Auditability. Federal compliance frameworks — FISMA, FedRAMP, the emerging AI-specific overlays — require audit trails. Your buyers know how to build audit trails for traditional software: log the inputs, log the outputs, log which rule fired. That works because the rule is readable. You can reconstruct any decision by replaying the inputs against the policy.

ML audit trails work differently. You can absolutely log every input and every output — that part is the same. What you can't always produce is a human-readable explanation of why a specific output was generated. The "rule" is distributed across the model's parameters in a way that doesn't reduce to a sentence. A genuine compliance challenge, and the honest answer to a CISO who asks "can we audit this?" is: you can log everything, but the explanation layer requires additional tooling and has real limits. The spec for what "explainable AI" means in a FedRAMP context is still being written. Don't pretend otherwise.

Incident response. When a traditional system does something wrong, the IR playbook is: identify the anomalous behavior, trace it to the code path responsible, determine whether it's a bug or an exploit, patch it, deploy. The timeline is measured in hours to days. The fix is discrete.

When an ML system does something wrong, that playbook doesn't map cleanly. "Wrong answer" in ML has a different structure. The training data may not have represented this type of input well. The deployment context may have drifted from what the model was trained on — the world changed, the model didn't. The input may have been crafted specifically to exploit the model's learned patterns (this is a real attack class; it's called adversarial input, and it has no direct analog in traditional software exploitation).

None of these are fixed by patching code. Remediation involves retraining on better data, adjusting deployment constraints, or architectural changes that take weeks or months. And in the immediate aftermath of an incident, you often can't tell which category you're in. The IR team that expects a bug ticket is going to have a bad time.

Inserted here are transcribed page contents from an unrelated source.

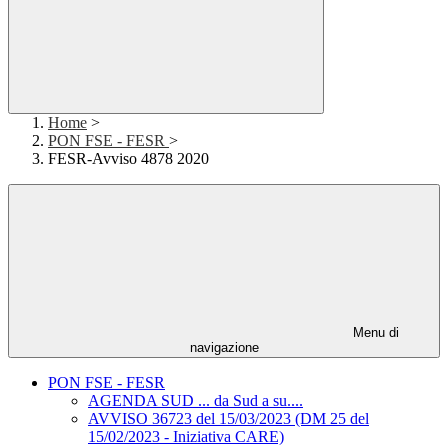
Home
>
PON FSE - FESR
>
FESR-Avviso 4878 2020
Menu di
navigazione
PON FSE - FESR
AGENDA SUD ... da Sud a su....
AVVISO 36723 del 15/03/2023 (DM 25 del
15/02/2023 - Iniziativa CARE)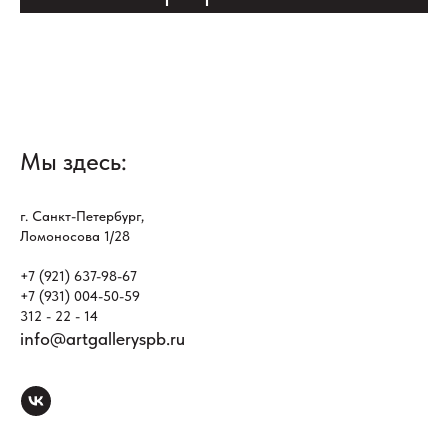
Мы здесь:
г. Санкт-Петербург,
Ломоносова 1/28
+7 (921) 637-98-67
+7 (931) 004-50-59
312 - 22 - 14
info@artgalleryspb.ru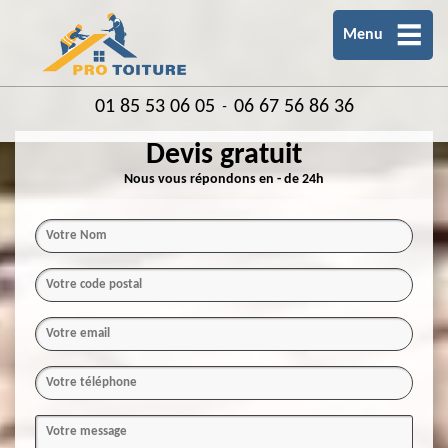
Menu
01 85 53 06 05
06 67 56 86 36
-
Devis gratuit
Nous vous répondons en - de 24h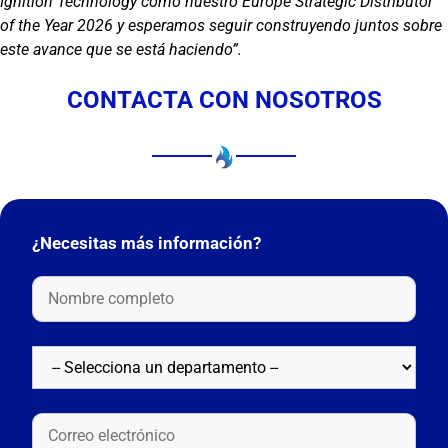
Ignition Technology como nuestro Europe Strategic Distributor
of the Year 2026 y esperamos seguir construyendo juntos sobre
este avance que se está haciendo”.
CONTACTA CON NOSOTROS
¿Necesitas más información?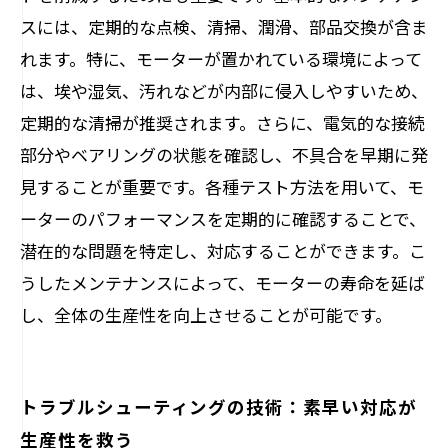
スには、定期的な点検、清掃、潤滑、部品交換が含ま
れます。特に、モーターが置かれている環境によって
は、埃や湿気、汚れなどが内部に侵入しやすいため、
定期的な清掃が推奨されます。さらに、電気的な接続
部分やベアリングの状態を確認し、不具合を早期に発
見することが重要です。各種テスト方法を用いて、モ
ーターのパフォーマンスを定期的に確認することで、
潜在的な問題を特定し、対応することができます。こ
うしたメンテナンスによって、モーターの寿命を延ば
し、全体の生産性を向上させることが可能です。
トラブルシューティングの技術：素早い対応が
生産性を救う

"It gave the wrong answer." In traditional software, this phrase means the code didn't implement the intended behavior. Find the code, fix the code. In ML, it means the model's learned patterns produced an output that was incorrect for this specific input. Maybe the training data was biased. Maybe the input was unusual. Maybe the model is working exactly as designed and this is the 1% case.

The remediation path depends entirely on which of those is true, and determining which is true requires investigation that looks nothing like traditional debugging. Your buyers need to understand this before they deploy AI into any workflow where a wrong answer has consequences — which, in government, is most of them.

The Practical Upshot

ML systems can be trusted and can be deployed in government. They require a different trust model — one built around statistical accuracy, distributional coverage, and monitoring for drift rather than code correctness and rule verification. The agencies that are deploying AI well are the ones that understood this distinction before they wrote their ATO packages, not after.

When a CISO asks whether an AI system can be audited, a qualified answer serves better than yes or no: what you can log, what the explanation layer can and can't tell you, and what an IR playbook needs to look like for a probabilistic system. That answer requires the determinism gap to be clearly in your head before you walk into the room.

The gap is structural — the price of a system that can do things no programmer could write rules for. Understanding it is what separates a conversation that builds trust from one that creates liability.

Recap

Deterministic: Traditional software executes explicit rules a programmer wrote; given the same input, you always get the same output, and any deviation is a bug with a traceable cause.
Probabilistic: ML systems infer patterns from training data and produce outputs that are statistically correct most of the time; accuracy is a property of the data distribution, not the code, and errors don't have a single traceable cause.
The gap: Auditability, incident response, and "wrong answer" remediation all work differently in probabilistic systems — your buyers' existing playbooks assume determinism, and that assumption will break.